**Items listed in a dataset**
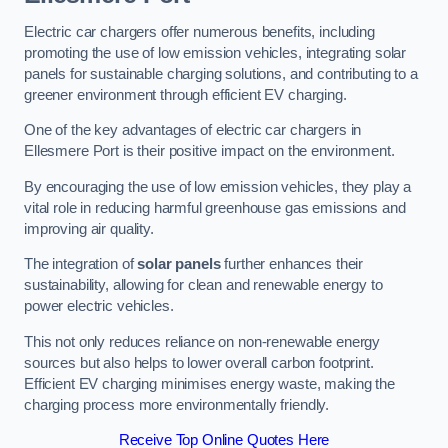
Electric car chargers offer numerous benefits, including
promoting the use of low emission vehicles, integrating solar
panels for sustainable charging solutions, and contributing to a
greener environment through efficient EV charging.
One of the key advantages of electric car chargers in
Ellesmere Port is their positive impact on the environment.
By encouraging the use of low emission vehicles, they play a
vital role in reducing harmful greenhouse gas emissions and
improving air quality.
The integration of
solar panels
further enhances their
sustainability, allowing for clean and renewable energy to
power electric vehicles.
This not only reduces reliance on non-renewable energy
sources but also helps to lower overall carbon footprint.
Efficient EV charging minimises energy waste, making the
charging process more environmentally friendly.
Receive Top Online Quotes Here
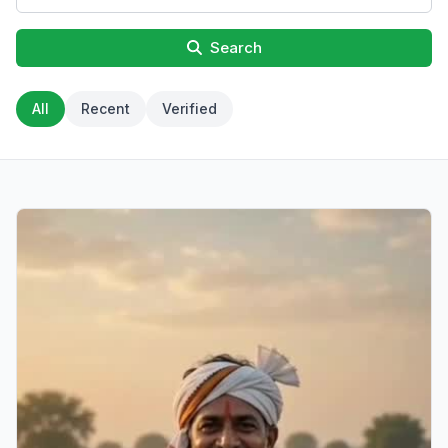
Search
All
Recent
Verified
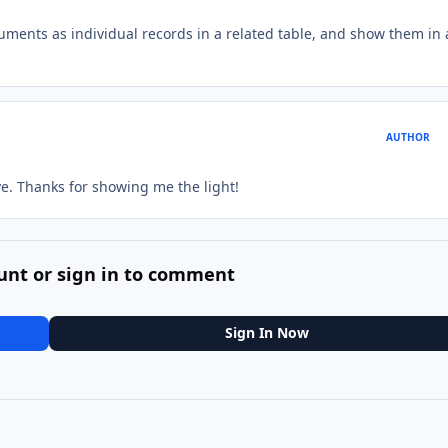
cuments as individual records in a related table, and show them in 
AUTHOR
eve. Thanks for showing me the light!
unt or sign in to comment
Sign In Now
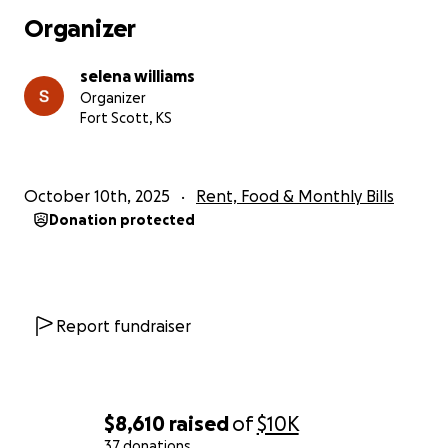
Organizer
selena williams
Organizer
Fort Scott, KS
October 10th, 2025
Rent, Food & Monthly Bills
Donation protected
Report fundraiser
$8,610
raised
of
$10K
37 donations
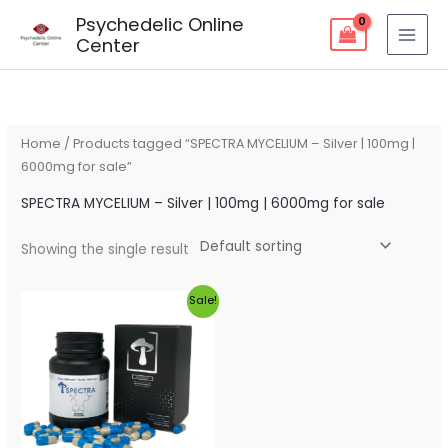
Skip
Psychedelic Online
to
Center
content
Home
/ Products tagged “SPECTRA MYCELIUM – Silver | 100mg |
6000mg for sale”
SPECTRA MYCELIUM – Silver | 100mg | 6000mg for sale
Showing the single result
Original
Current
Sale!
price
price
was:
is:
$85.00.
$80.00.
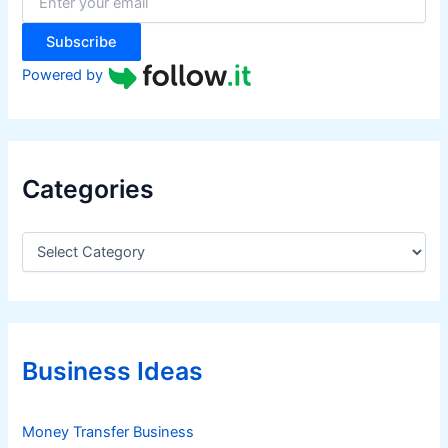
r
:
Subscribe
Powered by
Categories
C
a
t
e
g
o
r
Business Ideas
i
e
s
Money Transfer Business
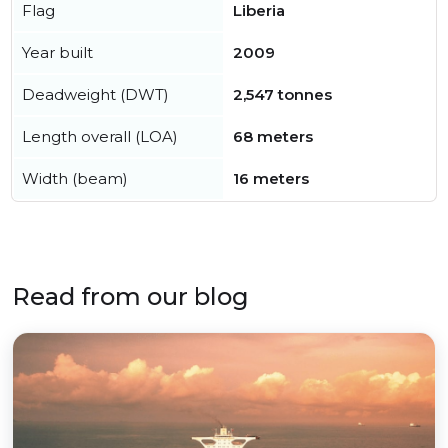
Flag
Liberia
Year built
2009
Deadweight (DWT)
2,547 tonnes
Length overall (LOA)
68 meters
Width (beam)
16 meters
Read from our blog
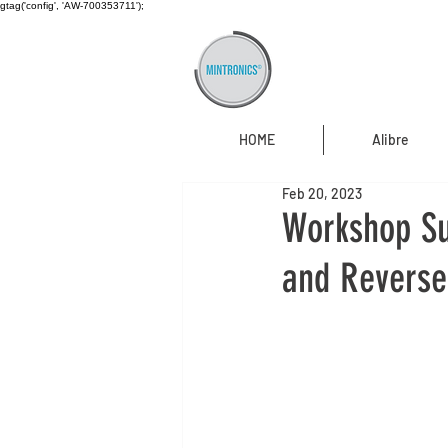
gtag('config', 'AW-700353711');
HOME
Alibre
Feb 20, 2023
Workshop Su
and Reverse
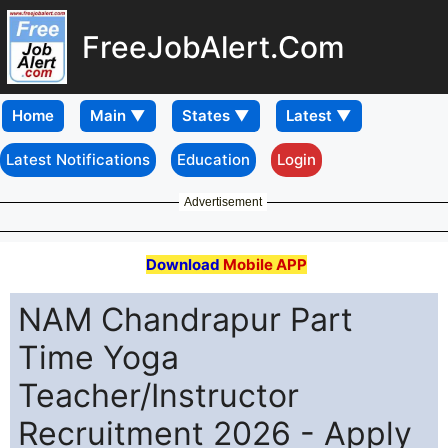
FreeJobAlert.Com
Home
Latest Notifications
Education
Login
Advertisement
Download
Mobile APP
NAM Chandrapur Part
Time Yoga
Teacher/Instructor
Recruitment 2026 - Apply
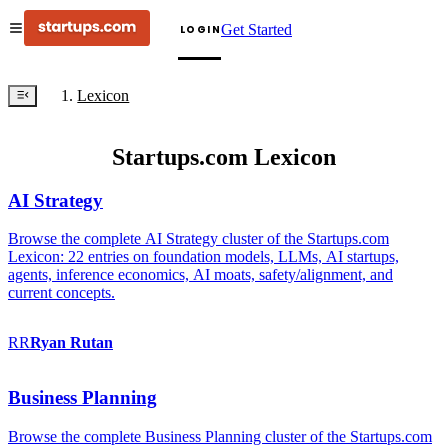
Get Started
LOGIN
Lexicon
Startups.com Lexicon
AI Strategy
Browse the complete AI Strategy cluster of the Startups.com
Lexicon: 22 entries on foundation models, LLMs, AI startups,
agents, inference economics, AI moats, safety/alignment, and
current concepts.
RR
Ryan
Rutan
Business Planning
Browse the complete Business Planning cluster of the Startups.com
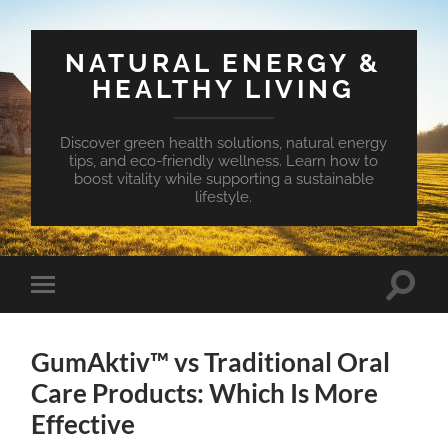
NATURAL ENERGY &
HEALTHY LIVING
Discover green health solutions, natural energy
tips, and eco-friendly wellness. Learn how to
boost vitality while supporting a sustainable
lifestyle.
Toggle
Toggle
search
mobile
field
menu
GumAktiv™ vs Traditional Oral
Care Products: Which Is More
Effective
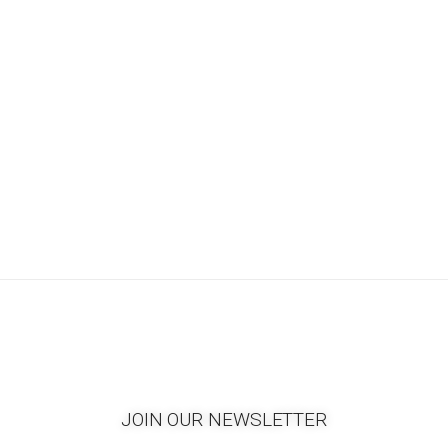
JOIN OUR NEWSLETTER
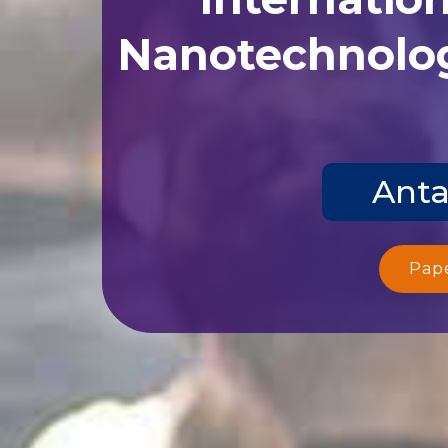
Nanotechnolog
Anta
Pap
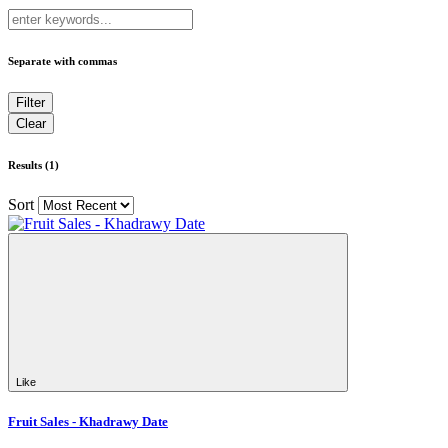
Separate with commas
Results (1)
Sort
Like
Fruit Sales - Khadrawy Date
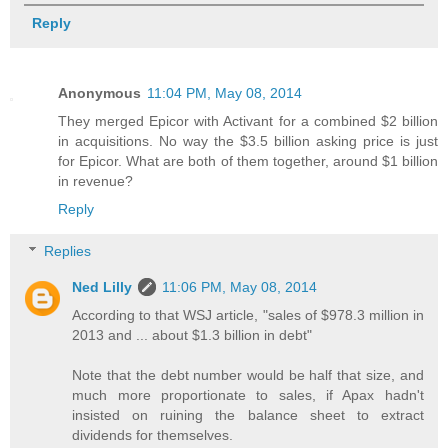
Reply
Anonymous
11:04 PM, May 08, 2014
They merged Epicor with Activant for a combined $2 billion
in acquisitions. No way the $3.5 billion asking price is just
for Epicor. What are both of them together, around $1 billion
in revenue?
Reply
Replies
Ned Lilly
11:06 PM, May 08, 2014
According to that WSJ article, "sales of $978.3 million in
2013 and ... about $1.3 billion in debt"
Note that the debt number would be half that size, and
much more proportionate to sales, if Apax hadn't
insisted on ruining the balance sheet to extract
dividends for themselves.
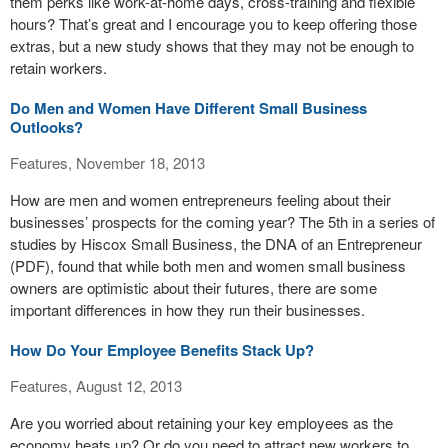
them perks like work-at-home days, cross-training and flexible
hours? That’s great and I encourage you to keep offering those
extras, but a new study shows that they may not be enough to
retain workers.
Do Men and Women Have Different Small Business
Outlooks?
Features, November 18, 2013
How are men and women entrepreneurs feeling about their
businesses’ prospects for the coming year? The 5th in a series of
studies by Hiscox Small Business, the DNA of an Entrepreneur
(PDF), found that while both men and women small business
owners are optimistic about their futures, there are some
important differences in how they run their businesses.
How Do Your Employee Benefits Stack Up?
Features, August 12, 2013
Are you worried about retaining your key employees as the
economy heats up? Or do you need to attract new workers to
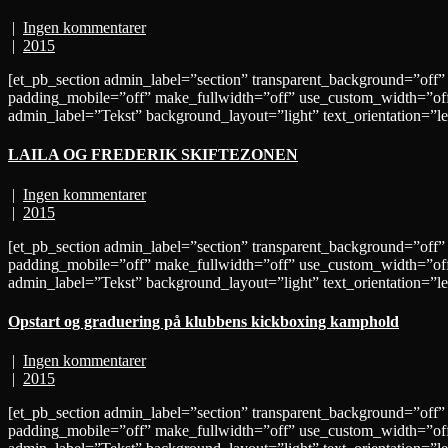
|
Ingen kommentarer
|
2015
[et_pb_section admin_label=”section” transparent_background=”off”
padding_mobile=”off” make_fullwidth=”off” use_custom_width=”off
admin_label=”Tekst” background_layout=”light” text_orientation=”
LAILA OG FREDERIK SKIFTEZONEN
|
Ingen kommentarer
|
2015
[et_pb_section admin_label=”section” transparent_background=”off”
padding_mobile=”off” make_fullwidth=”off” use_custom_width=”off
admin_label=”Tekst” background_layout=”light” text_orientation=”
Opstart og graduering på klubbens kickboxing kamphold
|
Ingen kommentarer
|
2015
[et_pb_section admin_label=”section” transparent_background=”off”
padding_mobile=”off” make_fullwidth=”off” use_custom_width=”off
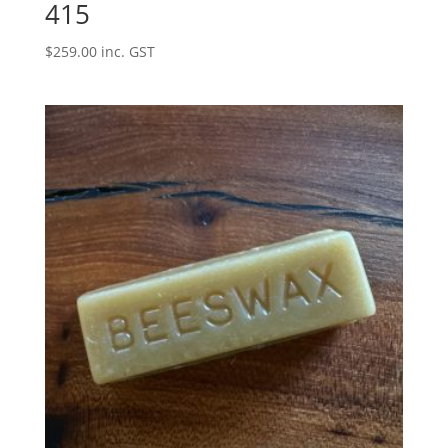
415
$
259.00
inc. GST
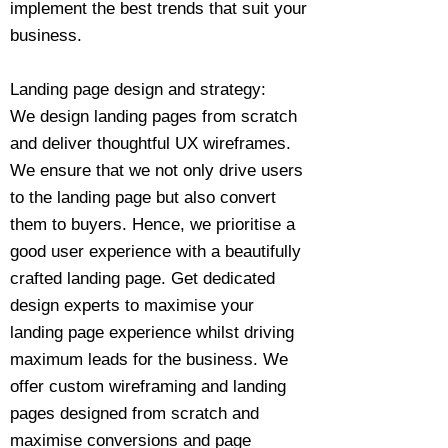
implement the best trends that suit your
business.
Landing page design and strategy:
We design landing pages from scratch
and deliver thoughtful UX wireframes.
We ensure that we not only drive users
to the landing page but also convert
them to buyers. Hence, we prioritise a
good user experience with a beautifully
crafted landing page. Get dedicated
design experts to maximise your
landing page experience whilst driving
maximum leads for the business. We
offer custom wireframing and landing
pages designed from scratch and
maximise conversions and page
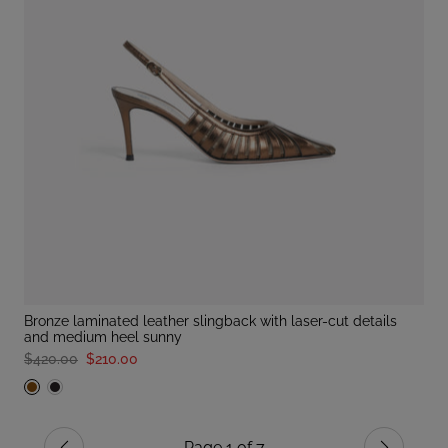
bronze laminated leather slingback with laser-cut details
and medium heel sunny
$420.00
$210.00
Page 1 of 7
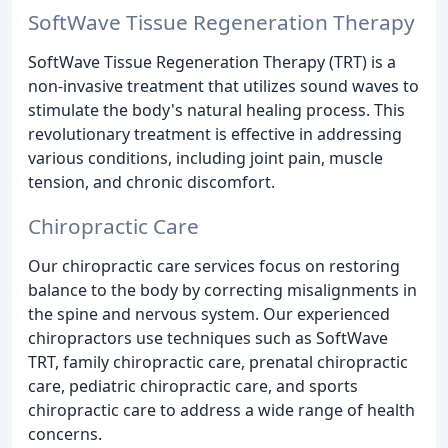
SoftWave Tissue Regeneration Therapy
SoftWave Tissue Regeneration Therapy (TRT) is a
non-invasive treatment that utilizes sound waves to
stimulate the body's natural healing process. This
revolutionary treatment is effective in addressing
various conditions, including joint pain, muscle
tension, and chronic discomfort.
Chiropractic Care
Our chiropractic care services focus on restoring
balance to the body by correcting misalignments in
the spine and nervous system. Our experienced
chiropractors use techniques such as SoftWave
TRT, family chiropractic care, prenatal chiropractic
care, pediatric chiropractic care, and sports
chiropractic care to address a wide range of health
concerns.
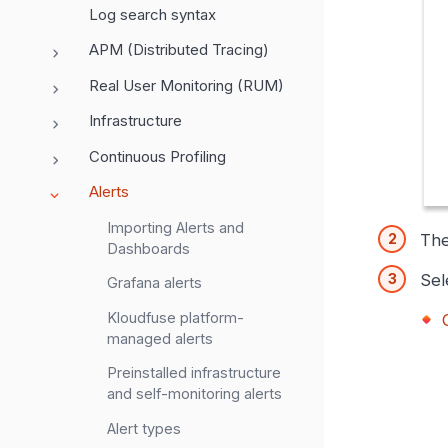
Log search syntax
APM (Distributed Tracing)
Real User Monitoring (RUM)
Infrastructure
Continuous Profiling
Alerts
Importing Alerts and
Th
Dashboards
Sel
Grafana alerts
Kloudfuse platform-
managed alerts
Preinstalled infrastructure
and self-monitoring alerts
Alert types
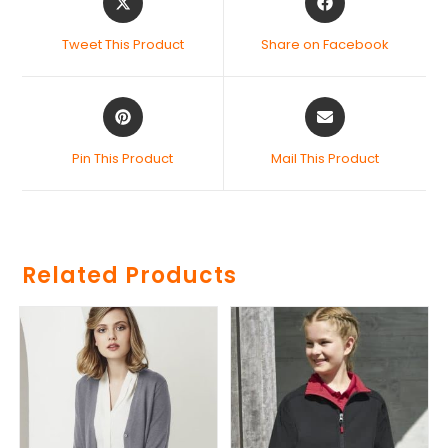
Tweet This Product
Share on Facebook
Pin This Product
Mail This Product
Related Products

**The task**
Check each line above for the string "Products" and return those that contain it.

**Solved exercise**
/ Products tagged “SPECTRA MYCELIUM – Silver | 100mg |
Care Products: Which Is More
Related Products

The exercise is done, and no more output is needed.